When the façade finally cracks—perhaps amid a political purge, a media crackdown, or a manufactured national security crisis—the shock in Washington will be palpable. Just like Yoon’s attempt at martial law, the surprise will result in silence, and then muted responses.
Analysts will feign surprise. Editorial pages will wring their hands. But the warning signs are visible now to anyone willing to look.
The geopolitical consequences will be serious. A brittle, illiberal Korea will be a less reliable ally—not because it will tilt toward China (although it may), but because its domestic politics will grow inward-looking and unstable. U.S. demands, especially under Trump’s confrontational style, will provoke nationalist backlash. Coordination on regional strategy will become harder. The U.S.–Korea alliance will be held hostage to Korea’s internal political swings in ways Washington is unprepared to manage.
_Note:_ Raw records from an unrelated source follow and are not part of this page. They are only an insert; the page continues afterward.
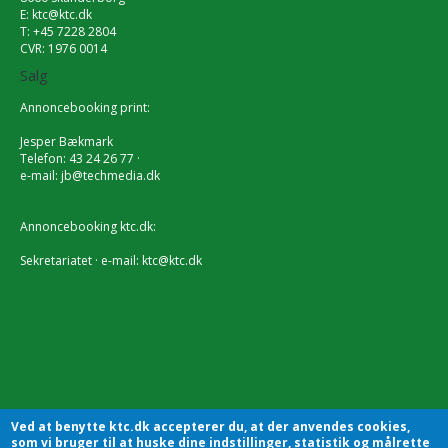
E:
ktc@ktc.dk
T: +45 7228 2804
CVR: 1976 0014
Salg
Annoncebooking print:
Jesper Bækmark
Telefon: 43 24 26 77 ·
e-mail:
jb@techmedia.dk
Annoncebooking ktc.dk:
Sekretariatet · e-mail:
ktc@ktc.dk
Ved at benytte ktc.dk accepterer du, at der anvendes cookies,
som vi bruger til at huske dine indstillinger, statistik og målrette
It is tempting to believe the alliance can ride out these storms—that shared interests will trump domestic shifts. But interests alone are not enough to sustain an alliance built on the rhetoric of shared values. The widening gap between official narrative and on-the-ground reality corrodes trust, both within Korea and between the two governments.
Washington will continue to ignore the decay of Korean liberal democracy. It’s important to remember, democracy never was a priority. An increasingly transactional relationship will be the result.
The illusion of South Korea as a liberal-democratic beacon has served its purpose. It justified decades of alliance investment and comforted American elites. Clinging to it is getting more difficult.
The time to re-imagine Korea—clear-eyed, unsentimental, and attuned to its evolving political realities—is now. Otherwise, when the fall comes, it will take Washington by surprise—and it will be too late to adjust.